◆ WHAT YOU ARE ASKED TO DO
Range to reproduce from the entries below: the line with "nose: (640, 290)", the line with "left front paw: (316, 390)", and every line in between. Give them exactly and give nothing else.

-*-

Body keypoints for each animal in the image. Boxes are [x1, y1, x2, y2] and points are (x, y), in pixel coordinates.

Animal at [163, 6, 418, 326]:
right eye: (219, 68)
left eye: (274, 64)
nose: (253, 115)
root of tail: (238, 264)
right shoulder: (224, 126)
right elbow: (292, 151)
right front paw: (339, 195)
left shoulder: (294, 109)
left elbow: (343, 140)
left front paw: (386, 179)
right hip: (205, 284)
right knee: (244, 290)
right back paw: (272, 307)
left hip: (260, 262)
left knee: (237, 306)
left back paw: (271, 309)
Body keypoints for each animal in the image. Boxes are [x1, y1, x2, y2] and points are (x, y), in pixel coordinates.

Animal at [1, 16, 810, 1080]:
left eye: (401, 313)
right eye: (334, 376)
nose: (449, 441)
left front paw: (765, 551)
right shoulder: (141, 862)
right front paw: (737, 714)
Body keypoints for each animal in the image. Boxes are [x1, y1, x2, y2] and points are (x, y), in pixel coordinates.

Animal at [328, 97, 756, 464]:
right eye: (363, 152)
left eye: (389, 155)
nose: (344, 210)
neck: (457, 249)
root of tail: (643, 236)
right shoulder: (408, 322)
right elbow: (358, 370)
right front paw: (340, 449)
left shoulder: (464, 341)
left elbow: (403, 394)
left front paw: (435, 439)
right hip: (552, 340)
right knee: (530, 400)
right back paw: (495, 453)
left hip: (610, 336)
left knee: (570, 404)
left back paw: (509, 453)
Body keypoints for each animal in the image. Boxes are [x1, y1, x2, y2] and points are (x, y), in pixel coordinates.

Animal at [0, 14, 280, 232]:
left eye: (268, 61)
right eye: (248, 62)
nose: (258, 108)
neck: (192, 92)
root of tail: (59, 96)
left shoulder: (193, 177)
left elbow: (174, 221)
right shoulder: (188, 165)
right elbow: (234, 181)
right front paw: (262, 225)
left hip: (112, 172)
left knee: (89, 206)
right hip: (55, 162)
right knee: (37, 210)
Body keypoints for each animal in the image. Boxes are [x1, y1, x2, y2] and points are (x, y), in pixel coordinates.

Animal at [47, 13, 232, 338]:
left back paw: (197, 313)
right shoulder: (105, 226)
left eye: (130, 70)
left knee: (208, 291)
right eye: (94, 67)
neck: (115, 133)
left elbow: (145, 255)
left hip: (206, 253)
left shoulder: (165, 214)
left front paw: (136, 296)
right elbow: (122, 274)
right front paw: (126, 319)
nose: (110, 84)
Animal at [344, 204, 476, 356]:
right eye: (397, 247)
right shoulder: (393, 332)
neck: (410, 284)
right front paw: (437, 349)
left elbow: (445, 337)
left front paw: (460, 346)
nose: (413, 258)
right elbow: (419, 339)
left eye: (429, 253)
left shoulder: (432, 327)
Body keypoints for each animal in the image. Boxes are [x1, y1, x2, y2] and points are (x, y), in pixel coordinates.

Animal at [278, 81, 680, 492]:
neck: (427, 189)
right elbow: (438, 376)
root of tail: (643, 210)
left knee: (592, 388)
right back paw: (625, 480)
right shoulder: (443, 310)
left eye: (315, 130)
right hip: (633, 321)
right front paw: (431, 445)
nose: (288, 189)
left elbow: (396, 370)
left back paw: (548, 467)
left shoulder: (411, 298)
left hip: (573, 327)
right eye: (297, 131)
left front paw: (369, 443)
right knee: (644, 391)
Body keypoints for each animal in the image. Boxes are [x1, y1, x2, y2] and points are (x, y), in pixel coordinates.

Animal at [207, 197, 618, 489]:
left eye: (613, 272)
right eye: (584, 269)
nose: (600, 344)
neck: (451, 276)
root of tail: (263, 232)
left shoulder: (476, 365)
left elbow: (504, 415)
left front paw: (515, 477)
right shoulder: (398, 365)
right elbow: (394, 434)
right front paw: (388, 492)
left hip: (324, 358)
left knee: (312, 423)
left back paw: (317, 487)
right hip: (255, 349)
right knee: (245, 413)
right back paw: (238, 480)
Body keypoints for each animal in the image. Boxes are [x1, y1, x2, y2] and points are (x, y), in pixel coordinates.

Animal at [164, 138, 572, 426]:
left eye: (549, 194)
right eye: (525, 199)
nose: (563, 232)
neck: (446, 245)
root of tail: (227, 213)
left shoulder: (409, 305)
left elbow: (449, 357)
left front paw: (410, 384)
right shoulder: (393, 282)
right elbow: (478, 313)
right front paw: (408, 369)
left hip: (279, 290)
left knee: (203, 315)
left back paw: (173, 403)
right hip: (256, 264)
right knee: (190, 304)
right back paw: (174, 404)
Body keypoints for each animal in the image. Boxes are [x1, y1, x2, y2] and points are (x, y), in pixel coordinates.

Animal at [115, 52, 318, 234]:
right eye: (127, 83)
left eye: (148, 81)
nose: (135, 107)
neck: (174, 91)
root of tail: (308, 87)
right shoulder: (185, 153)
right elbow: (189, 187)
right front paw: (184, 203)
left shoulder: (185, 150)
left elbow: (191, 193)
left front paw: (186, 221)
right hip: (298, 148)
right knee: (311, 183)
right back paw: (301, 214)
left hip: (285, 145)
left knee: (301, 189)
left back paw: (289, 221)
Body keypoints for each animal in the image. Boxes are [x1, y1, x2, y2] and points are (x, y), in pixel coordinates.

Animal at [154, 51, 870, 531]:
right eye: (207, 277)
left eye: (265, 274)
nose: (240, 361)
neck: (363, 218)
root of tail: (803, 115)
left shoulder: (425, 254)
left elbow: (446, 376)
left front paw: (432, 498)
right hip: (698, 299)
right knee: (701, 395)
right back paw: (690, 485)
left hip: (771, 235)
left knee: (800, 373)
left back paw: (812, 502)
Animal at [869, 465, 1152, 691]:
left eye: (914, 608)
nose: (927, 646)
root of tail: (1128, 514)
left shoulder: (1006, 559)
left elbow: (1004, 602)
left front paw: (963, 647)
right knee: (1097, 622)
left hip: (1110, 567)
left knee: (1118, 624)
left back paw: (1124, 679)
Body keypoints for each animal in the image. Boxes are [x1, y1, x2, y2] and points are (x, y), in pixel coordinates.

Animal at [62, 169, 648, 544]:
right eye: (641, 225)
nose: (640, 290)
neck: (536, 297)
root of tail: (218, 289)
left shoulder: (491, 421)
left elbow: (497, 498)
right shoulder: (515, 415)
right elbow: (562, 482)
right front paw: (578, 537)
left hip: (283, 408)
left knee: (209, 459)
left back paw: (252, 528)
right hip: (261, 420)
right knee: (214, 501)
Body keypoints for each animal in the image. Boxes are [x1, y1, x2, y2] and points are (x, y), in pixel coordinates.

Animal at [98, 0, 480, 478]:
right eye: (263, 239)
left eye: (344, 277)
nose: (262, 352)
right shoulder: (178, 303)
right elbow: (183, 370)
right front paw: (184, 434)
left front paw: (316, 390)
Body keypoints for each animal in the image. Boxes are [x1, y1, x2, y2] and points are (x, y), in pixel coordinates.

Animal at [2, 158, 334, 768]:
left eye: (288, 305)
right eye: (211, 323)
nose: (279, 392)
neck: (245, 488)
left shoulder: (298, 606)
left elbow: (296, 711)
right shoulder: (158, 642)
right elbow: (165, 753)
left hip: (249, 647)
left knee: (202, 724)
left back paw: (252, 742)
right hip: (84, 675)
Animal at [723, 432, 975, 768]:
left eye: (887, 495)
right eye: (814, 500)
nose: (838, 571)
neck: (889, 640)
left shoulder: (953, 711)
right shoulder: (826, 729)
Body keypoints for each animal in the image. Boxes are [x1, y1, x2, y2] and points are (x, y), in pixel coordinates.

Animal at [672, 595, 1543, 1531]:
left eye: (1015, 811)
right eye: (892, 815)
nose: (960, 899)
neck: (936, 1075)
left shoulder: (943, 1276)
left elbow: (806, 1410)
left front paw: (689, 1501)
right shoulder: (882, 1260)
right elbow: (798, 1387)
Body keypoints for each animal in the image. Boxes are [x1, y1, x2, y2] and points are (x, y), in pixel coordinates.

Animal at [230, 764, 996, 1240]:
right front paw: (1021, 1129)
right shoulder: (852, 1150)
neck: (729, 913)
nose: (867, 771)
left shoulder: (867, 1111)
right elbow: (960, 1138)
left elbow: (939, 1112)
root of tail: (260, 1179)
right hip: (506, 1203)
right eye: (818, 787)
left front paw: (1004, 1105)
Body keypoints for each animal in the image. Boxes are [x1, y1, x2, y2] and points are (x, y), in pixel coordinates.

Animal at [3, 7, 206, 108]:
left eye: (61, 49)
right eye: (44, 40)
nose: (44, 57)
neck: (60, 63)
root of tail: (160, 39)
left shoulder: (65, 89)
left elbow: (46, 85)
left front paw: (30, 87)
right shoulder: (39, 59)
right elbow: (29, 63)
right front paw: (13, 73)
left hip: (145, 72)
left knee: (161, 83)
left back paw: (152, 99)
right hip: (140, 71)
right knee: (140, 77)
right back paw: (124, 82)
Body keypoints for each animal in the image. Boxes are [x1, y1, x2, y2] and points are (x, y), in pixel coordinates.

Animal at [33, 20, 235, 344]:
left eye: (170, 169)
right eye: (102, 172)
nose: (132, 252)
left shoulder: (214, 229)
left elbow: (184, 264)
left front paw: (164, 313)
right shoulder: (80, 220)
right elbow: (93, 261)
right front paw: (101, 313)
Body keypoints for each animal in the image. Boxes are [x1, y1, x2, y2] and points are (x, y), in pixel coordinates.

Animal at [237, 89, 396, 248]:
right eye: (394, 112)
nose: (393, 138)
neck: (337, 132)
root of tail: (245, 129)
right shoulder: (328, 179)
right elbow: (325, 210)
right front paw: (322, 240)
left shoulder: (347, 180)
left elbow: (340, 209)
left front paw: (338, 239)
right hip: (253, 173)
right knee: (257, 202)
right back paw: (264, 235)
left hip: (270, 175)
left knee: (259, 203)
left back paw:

-*-

◆ TASK OUTPUT
nose: (640, 290)
neck: (536, 297)
root of tail: (218, 289)
left shoulder: (491, 421)
left elbow: (497, 498)
right shoulder: (515, 415)
right elbow: (562, 482)
right front paw: (578, 537)
left hip: (283, 408)
left knee: (209, 459)
left back paw: (252, 528)
right hip: (261, 420)
right knee: (214, 501)
Body keypoints for each animal in the image. Boxes are [x1, y1, x2, y2] and points are (x, y), in pixel coordinates.

Animal at [98, 0, 480, 478]:
right eye: (263, 239)
left eye: (344, 277)
nose: (262, 352)
right shoulder: (178, 303)
right elbow: (183, 370)
right front paw: (184, 434)
left front paw: (316, 390)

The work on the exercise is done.